Time
Director/ Garrett Bradley
Watched on Amazon
Rating 3.5/5

 

Fragments of home video shot over the past twenty years are interspersed throughout this fractured chronicle of a woman named Fox Rich and her relentless campaign to secure the early release of her husband, Rob, from prison. Both he and his wife were convicted of armed robbery when desperation over the loss of their clothing business led them to attempt an ill-fated and illegal self-rescue. She did a few years before her release; he was sentenced to sixty years without the possibility of parole. The film spends surprisingly little time on the details of the crime, and also doesn’t seem to be an all-out manifesto on the criminal justice system. Yes, Fox and her husband are Black, but they aren’t denying they were guilty. Instead, the movie seems to be making the point that once in prison, the efforts made by loved ones to plead, appeal, cajole, and interrogate the bureaucracy of incarceration can be a lonely and frustrating crusade. All Fox wants is for her husband to come home and be a father to the children he was unable to watch grow-up.
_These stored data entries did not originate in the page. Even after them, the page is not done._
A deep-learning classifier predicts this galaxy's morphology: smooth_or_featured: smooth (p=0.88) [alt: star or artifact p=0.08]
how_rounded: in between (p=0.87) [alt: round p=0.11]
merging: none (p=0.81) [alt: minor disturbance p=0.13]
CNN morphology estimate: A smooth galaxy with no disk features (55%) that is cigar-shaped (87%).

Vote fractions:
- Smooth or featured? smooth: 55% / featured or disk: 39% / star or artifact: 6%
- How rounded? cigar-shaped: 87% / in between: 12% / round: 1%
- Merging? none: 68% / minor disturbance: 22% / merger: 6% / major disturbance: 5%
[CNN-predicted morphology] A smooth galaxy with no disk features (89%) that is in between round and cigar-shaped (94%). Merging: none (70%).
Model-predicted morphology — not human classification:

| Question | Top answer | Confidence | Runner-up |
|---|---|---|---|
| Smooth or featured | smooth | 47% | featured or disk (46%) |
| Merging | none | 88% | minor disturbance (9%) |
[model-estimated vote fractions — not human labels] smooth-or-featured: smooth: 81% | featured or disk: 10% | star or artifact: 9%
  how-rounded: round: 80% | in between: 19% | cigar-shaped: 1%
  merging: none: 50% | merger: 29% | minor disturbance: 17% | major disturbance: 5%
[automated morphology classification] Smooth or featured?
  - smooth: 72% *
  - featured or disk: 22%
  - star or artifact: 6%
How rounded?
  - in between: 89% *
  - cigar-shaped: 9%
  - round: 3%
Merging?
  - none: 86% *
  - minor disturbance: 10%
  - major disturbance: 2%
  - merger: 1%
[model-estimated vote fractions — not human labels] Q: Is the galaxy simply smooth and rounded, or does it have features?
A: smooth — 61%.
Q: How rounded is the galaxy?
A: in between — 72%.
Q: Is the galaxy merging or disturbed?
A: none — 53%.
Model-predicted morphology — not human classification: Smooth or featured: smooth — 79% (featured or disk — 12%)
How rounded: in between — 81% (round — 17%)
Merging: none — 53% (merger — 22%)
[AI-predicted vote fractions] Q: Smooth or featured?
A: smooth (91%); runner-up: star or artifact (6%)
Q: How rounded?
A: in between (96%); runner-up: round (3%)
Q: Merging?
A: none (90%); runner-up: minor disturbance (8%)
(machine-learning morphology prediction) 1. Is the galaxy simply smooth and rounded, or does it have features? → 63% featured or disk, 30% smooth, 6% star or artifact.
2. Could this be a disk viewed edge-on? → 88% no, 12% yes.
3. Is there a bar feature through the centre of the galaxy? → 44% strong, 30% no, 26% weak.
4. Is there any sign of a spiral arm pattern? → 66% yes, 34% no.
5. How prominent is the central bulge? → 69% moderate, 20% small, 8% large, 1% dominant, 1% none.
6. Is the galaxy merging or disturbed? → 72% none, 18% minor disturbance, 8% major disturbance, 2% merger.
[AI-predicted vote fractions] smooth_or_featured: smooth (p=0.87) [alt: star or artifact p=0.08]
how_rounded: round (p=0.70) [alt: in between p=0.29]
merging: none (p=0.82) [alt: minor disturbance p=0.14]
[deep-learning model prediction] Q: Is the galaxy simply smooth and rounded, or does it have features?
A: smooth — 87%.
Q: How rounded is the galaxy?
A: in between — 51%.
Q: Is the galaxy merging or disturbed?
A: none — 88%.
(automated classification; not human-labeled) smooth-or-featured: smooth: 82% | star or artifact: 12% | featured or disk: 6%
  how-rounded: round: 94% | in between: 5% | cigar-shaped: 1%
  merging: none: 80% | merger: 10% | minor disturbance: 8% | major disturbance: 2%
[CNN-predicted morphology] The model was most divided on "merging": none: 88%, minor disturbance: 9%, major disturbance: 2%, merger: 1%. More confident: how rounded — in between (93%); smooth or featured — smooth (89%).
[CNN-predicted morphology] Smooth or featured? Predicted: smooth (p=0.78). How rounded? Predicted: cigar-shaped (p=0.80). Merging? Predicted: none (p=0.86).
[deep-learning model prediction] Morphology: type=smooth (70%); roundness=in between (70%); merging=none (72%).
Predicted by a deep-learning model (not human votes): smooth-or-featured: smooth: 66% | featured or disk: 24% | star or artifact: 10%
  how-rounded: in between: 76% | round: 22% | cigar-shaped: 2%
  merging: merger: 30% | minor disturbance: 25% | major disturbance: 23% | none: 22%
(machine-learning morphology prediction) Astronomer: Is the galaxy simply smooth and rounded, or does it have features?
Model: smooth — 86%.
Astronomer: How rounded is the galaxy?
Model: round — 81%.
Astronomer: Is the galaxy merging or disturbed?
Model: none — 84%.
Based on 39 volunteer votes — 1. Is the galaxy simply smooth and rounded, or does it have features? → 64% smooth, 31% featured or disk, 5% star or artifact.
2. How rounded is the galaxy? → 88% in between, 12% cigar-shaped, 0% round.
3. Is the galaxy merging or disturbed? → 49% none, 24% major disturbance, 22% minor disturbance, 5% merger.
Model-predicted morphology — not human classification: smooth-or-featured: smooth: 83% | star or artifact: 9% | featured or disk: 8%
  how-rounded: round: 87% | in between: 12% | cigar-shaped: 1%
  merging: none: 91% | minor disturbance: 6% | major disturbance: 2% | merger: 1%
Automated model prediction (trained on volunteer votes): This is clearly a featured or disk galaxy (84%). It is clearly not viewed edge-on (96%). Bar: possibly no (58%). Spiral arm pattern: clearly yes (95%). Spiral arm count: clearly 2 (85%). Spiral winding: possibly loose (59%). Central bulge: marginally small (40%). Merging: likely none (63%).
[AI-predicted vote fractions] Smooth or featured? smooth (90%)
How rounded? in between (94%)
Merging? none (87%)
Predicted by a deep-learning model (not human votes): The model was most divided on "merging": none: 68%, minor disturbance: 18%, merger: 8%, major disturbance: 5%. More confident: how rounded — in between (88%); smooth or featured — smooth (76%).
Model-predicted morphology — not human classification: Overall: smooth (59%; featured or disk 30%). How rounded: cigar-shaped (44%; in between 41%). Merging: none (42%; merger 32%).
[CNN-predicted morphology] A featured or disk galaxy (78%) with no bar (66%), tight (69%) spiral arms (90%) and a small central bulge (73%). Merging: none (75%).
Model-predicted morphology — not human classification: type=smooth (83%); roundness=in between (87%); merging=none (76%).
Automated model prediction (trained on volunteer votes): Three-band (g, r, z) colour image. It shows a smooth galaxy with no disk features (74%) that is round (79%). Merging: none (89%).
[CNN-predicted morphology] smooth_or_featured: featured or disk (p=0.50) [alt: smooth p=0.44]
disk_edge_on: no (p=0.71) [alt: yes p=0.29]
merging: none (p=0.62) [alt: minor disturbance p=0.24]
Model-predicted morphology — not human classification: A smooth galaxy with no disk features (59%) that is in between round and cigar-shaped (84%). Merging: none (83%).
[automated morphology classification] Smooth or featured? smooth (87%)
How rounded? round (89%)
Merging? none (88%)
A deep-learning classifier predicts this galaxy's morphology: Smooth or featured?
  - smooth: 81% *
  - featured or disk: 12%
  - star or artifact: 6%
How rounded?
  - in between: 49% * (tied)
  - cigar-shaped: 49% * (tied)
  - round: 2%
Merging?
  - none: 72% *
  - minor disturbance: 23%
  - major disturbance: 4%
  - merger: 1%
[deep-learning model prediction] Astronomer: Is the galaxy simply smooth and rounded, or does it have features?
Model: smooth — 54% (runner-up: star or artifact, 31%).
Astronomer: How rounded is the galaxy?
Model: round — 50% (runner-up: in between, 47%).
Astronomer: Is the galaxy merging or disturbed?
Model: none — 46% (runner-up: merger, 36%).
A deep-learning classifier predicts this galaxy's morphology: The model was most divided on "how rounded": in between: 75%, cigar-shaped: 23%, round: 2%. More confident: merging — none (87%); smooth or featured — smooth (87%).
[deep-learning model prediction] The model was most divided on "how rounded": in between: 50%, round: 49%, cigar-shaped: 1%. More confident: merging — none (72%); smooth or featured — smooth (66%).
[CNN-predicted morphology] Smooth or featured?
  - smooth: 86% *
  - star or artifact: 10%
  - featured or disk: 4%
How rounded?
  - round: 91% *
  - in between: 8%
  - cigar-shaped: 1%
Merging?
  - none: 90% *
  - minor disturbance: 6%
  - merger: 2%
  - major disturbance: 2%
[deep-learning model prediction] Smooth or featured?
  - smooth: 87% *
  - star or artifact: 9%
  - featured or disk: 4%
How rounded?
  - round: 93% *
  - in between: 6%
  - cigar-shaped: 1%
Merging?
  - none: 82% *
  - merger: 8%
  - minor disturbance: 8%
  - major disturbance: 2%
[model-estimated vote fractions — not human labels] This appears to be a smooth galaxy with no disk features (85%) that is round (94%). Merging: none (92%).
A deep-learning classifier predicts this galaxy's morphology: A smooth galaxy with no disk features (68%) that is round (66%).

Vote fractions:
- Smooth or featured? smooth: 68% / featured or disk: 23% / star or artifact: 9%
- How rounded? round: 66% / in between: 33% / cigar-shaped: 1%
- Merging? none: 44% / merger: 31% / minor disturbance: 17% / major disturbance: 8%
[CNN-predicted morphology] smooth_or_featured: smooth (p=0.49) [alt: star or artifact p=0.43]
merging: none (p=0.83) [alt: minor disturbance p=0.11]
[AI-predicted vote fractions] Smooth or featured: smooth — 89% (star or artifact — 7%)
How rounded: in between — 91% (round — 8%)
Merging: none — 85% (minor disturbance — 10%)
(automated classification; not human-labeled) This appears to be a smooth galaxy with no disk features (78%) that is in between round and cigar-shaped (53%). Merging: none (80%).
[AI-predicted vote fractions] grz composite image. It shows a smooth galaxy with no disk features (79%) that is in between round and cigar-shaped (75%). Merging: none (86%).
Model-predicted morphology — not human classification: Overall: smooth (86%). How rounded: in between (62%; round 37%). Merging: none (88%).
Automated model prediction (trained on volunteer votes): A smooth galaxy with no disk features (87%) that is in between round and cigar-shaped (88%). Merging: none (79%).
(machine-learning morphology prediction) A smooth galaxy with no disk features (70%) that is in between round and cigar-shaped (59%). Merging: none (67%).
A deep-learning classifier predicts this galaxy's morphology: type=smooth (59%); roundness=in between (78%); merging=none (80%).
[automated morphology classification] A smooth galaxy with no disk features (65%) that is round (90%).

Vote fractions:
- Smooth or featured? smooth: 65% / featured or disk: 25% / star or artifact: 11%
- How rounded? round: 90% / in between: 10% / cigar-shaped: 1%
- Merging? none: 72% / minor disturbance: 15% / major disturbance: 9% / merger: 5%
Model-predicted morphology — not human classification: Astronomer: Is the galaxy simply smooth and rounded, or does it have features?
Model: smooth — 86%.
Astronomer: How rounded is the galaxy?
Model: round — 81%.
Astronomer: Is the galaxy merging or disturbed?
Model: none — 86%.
The children, especially twin boys, are the background characters in this black-and-white film, directed by Garrett Bradley with an eye toward poetic mosaics and screen-engulfing close-ups. The young men show up in the home videos their mother began making when Rob went to jail, and they appear in the contemporary footage as now handsome, studious teens on the cusp of adulthood. Despite their parents’ criminal past, the boys thrived, and much of their strength of character can be attributed to their mother. In addition to her arduous campaign to get parole for Rob–seen mostly through scenes of her waiting for judges to respond to her phone calls­–Fox has become a passionate and powerful public speaker and a self-made businesswoman, all the while remaining a patient, no-nonsense mother to her children, which include four others in addition to the twins.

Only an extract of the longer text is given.